Work task:
Which lines below mention "Testis"? Pick each one out.

Working data:
● ● ● ● ●

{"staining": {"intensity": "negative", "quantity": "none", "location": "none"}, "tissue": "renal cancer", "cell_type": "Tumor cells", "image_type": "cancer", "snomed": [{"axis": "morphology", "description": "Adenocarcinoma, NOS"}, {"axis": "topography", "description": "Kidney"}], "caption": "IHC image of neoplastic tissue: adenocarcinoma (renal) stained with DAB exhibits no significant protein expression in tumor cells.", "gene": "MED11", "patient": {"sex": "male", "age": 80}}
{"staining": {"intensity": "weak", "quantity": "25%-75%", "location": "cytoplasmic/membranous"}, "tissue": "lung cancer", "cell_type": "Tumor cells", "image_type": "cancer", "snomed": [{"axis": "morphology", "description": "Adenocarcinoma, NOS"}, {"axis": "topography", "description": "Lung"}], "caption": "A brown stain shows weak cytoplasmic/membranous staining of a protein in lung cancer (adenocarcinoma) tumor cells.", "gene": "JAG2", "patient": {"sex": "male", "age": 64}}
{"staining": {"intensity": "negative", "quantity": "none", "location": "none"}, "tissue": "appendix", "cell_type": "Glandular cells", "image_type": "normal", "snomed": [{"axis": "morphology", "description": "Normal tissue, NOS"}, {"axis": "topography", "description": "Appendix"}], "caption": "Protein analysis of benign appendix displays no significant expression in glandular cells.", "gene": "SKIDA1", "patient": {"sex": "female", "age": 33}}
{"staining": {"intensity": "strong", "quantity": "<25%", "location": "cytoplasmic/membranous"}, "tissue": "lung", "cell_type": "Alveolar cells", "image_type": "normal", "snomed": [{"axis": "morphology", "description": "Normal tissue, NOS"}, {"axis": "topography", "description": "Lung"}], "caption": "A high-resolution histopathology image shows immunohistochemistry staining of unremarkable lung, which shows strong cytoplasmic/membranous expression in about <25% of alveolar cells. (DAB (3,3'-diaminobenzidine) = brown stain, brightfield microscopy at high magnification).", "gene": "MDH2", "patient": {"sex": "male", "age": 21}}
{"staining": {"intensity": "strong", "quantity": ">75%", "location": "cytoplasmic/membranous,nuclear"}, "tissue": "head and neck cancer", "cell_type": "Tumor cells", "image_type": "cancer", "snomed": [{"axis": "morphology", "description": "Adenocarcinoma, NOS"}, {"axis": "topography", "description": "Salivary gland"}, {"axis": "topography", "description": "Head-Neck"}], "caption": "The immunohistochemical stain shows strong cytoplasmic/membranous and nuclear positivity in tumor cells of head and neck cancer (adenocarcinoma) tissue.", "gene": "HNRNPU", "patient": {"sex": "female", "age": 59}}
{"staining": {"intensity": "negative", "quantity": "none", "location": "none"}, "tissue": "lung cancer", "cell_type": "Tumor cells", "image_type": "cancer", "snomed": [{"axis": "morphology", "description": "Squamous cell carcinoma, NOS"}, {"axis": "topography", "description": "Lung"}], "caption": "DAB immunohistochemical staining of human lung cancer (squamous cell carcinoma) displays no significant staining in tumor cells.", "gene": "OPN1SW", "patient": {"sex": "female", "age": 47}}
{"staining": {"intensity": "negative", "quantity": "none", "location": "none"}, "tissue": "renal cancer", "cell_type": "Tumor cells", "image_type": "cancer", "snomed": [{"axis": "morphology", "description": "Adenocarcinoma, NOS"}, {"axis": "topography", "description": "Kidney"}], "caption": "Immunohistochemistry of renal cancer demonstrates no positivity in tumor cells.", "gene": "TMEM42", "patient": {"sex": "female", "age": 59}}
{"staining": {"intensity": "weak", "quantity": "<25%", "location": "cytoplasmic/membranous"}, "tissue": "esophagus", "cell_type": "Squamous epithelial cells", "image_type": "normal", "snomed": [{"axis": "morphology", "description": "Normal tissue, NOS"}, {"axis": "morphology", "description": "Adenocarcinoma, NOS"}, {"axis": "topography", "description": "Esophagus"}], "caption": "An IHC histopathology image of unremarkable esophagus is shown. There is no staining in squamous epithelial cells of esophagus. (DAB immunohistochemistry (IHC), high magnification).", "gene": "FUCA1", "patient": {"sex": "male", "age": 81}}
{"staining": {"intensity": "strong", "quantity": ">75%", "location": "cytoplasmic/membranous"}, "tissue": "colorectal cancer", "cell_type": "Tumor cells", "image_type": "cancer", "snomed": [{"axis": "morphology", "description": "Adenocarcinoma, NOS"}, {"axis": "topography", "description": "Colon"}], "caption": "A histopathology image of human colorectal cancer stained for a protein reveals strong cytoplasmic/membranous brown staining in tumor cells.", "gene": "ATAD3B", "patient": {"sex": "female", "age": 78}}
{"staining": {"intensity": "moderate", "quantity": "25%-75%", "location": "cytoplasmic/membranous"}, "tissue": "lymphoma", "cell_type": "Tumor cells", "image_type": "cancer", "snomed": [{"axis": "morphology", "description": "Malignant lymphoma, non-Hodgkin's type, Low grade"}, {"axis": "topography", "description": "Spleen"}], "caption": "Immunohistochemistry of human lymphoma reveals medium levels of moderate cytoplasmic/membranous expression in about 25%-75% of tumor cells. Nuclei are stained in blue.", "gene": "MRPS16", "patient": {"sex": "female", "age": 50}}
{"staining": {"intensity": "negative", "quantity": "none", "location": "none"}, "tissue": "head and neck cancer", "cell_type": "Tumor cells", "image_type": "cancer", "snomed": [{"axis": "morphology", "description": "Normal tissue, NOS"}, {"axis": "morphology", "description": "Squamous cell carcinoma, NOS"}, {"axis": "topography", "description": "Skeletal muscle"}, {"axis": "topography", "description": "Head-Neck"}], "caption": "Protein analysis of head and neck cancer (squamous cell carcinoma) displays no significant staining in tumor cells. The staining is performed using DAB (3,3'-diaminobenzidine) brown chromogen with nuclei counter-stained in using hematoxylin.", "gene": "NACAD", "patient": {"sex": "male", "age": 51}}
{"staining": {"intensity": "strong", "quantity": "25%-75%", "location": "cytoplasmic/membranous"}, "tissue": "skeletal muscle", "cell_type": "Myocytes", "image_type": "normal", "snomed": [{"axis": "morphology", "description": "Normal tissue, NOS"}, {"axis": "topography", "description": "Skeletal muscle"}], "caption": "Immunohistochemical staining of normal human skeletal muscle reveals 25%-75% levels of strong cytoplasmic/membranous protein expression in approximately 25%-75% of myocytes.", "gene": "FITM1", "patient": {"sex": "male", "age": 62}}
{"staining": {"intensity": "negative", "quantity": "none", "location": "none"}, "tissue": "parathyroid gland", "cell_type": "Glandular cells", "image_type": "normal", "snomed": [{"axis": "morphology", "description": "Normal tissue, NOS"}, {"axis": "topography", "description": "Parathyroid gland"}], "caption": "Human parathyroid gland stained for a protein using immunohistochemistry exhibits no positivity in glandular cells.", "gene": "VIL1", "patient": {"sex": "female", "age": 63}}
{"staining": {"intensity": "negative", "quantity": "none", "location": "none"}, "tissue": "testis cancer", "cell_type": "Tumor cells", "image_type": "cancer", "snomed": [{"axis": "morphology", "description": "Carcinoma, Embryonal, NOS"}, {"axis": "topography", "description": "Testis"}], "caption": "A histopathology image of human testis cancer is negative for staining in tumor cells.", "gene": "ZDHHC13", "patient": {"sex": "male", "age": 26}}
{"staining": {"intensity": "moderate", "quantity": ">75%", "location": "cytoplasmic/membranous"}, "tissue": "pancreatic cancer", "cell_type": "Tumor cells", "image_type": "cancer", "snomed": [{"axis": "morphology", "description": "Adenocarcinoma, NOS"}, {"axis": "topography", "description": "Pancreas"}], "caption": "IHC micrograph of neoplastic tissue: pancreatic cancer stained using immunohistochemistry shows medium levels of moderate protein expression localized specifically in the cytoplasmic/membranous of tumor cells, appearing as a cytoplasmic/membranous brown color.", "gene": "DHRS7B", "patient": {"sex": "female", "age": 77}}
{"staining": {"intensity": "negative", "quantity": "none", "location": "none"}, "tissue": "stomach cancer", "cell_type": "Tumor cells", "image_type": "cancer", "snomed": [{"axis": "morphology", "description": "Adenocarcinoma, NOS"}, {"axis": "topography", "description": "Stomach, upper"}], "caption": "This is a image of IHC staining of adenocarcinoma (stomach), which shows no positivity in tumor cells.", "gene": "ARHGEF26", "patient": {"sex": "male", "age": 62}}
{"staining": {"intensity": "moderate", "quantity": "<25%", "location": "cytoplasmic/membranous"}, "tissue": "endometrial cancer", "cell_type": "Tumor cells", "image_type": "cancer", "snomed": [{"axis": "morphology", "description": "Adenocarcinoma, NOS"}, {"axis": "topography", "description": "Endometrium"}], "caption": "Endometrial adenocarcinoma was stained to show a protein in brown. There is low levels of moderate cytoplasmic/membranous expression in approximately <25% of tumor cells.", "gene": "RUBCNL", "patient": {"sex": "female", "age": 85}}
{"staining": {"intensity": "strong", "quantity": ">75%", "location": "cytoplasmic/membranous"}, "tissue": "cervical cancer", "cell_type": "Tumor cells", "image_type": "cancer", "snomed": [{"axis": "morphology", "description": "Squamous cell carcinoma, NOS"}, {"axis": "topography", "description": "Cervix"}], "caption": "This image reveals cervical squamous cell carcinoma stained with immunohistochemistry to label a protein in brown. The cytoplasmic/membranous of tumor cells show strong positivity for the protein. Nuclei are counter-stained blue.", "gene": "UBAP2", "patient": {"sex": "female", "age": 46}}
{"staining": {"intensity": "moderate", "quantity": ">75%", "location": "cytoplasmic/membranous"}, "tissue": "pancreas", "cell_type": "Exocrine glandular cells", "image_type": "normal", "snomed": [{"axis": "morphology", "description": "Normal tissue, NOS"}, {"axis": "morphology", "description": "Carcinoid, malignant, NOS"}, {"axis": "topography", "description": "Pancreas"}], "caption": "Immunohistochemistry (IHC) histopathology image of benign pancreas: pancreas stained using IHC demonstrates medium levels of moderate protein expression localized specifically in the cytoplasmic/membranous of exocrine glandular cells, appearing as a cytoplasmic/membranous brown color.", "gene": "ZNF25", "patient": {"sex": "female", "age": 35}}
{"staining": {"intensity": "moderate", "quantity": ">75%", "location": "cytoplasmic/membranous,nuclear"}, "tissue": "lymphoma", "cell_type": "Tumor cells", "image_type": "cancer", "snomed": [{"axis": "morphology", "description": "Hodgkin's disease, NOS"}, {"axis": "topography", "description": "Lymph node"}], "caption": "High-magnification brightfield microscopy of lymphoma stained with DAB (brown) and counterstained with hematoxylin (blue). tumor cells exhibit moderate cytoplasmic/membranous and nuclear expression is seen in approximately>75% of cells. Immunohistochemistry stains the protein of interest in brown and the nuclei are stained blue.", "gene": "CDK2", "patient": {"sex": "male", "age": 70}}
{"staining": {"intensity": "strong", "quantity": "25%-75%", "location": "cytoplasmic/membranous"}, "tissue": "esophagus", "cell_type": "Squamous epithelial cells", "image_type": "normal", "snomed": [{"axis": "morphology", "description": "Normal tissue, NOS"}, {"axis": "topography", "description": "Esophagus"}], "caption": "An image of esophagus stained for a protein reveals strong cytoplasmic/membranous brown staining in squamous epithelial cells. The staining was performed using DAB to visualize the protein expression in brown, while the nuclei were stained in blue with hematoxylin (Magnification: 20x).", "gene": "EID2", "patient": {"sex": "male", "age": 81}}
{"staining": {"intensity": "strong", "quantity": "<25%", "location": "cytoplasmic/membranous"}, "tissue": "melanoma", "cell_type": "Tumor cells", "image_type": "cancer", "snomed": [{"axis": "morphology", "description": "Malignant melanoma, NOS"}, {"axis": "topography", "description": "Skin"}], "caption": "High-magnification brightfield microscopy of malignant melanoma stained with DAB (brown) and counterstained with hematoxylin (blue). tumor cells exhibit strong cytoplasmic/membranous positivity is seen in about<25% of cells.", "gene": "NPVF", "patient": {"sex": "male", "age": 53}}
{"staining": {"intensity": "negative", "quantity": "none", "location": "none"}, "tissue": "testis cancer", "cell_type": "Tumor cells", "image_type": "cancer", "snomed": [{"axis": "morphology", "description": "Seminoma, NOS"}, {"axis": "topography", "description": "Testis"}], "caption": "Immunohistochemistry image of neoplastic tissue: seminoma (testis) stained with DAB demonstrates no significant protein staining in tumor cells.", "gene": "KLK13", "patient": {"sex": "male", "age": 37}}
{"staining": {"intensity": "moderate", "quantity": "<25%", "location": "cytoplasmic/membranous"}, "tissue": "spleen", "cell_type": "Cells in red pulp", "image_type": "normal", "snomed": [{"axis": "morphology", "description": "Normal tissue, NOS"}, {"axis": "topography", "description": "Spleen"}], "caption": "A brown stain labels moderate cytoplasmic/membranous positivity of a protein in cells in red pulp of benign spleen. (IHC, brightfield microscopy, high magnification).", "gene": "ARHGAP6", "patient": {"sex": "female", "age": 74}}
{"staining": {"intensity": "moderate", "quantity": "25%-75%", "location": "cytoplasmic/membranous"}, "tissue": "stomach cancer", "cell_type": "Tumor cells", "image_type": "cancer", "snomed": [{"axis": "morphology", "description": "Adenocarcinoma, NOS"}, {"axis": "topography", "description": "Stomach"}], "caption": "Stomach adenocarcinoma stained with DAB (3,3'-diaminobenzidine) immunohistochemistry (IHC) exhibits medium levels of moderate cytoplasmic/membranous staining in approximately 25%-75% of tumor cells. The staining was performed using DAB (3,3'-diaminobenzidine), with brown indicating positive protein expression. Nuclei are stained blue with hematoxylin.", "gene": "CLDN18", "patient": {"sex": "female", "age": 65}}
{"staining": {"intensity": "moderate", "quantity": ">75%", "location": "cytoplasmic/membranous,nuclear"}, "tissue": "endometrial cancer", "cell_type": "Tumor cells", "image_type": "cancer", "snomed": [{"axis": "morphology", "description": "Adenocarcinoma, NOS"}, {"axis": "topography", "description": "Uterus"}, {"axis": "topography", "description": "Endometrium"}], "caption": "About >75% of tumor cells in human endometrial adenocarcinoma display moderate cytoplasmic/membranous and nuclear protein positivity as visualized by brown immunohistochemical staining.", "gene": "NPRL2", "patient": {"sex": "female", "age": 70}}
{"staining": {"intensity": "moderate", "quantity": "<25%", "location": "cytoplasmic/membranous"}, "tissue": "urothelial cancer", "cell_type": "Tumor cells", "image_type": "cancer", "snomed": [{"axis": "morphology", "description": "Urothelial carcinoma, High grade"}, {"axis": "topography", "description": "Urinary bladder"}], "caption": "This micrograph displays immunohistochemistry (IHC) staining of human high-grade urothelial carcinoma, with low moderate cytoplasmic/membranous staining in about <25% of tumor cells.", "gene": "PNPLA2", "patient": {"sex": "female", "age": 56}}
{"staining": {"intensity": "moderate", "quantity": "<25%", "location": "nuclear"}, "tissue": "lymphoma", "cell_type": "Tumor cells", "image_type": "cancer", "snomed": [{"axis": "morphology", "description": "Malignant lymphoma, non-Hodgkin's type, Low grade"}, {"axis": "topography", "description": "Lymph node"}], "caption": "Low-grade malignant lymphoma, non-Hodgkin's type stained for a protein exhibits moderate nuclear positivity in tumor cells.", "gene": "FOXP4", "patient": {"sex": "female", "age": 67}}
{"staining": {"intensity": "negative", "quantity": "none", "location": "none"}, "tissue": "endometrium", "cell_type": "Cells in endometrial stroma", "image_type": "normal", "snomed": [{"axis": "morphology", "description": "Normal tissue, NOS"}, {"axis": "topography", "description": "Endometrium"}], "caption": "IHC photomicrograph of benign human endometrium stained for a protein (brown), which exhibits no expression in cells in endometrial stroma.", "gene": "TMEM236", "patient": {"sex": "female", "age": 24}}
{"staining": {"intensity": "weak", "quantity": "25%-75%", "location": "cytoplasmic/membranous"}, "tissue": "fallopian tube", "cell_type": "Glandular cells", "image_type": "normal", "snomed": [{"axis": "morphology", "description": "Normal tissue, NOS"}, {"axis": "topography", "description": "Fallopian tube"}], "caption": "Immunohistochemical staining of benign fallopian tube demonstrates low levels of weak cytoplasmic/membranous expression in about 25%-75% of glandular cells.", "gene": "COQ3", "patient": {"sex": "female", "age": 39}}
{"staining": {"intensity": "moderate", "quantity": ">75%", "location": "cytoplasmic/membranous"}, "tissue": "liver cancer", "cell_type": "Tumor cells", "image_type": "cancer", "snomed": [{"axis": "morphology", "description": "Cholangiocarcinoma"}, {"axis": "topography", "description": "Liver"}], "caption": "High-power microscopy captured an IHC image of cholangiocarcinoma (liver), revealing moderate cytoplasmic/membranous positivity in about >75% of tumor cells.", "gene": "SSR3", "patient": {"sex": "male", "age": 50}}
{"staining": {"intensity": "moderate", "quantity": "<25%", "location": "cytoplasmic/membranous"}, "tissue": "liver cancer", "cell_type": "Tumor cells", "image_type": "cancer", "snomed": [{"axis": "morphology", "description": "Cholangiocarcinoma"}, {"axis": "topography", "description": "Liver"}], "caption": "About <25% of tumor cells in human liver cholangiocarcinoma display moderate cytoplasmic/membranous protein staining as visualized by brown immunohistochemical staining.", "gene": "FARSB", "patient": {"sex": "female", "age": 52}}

● ● ● ● ●

Solution to this exercise:
{"staining": {"intensity": "negative", "quantity": "none", "location": "none"}, "tissue": "testis cancer", "cell_type": "Tumor cells", "image_type": "cancer", "snomed": [{"axis": "morphology", "description": "Carcinoma, Embryonal, NOS"}, {"axis": "topography", "description": "Testis"}], "caption": "A histopathology image of human testis cancer is negative for staining in tumor cells.", "gene": "ZDHHC13", "patient": {"sex": "male", "age": 26}}
{"staining": {"intensity": "negative", "quantity": "none", "location": "none"}, "tissue": "testis cancer", "cell_type": "Tumor cells", "image_type": "cancer", "snomed": [{"axis": "morphology", "description": "Seminoma, NOS"}, {"axis": "topography", "description": "Testis"}], "caption": "Immunohistochemistry image of neoplastic tissue: seminoma (testis) stained with DAB demonstrates no significant protein staining in tumor cells.", "gene": "KLK13", "patient": {"sex": "male", "age": 37}}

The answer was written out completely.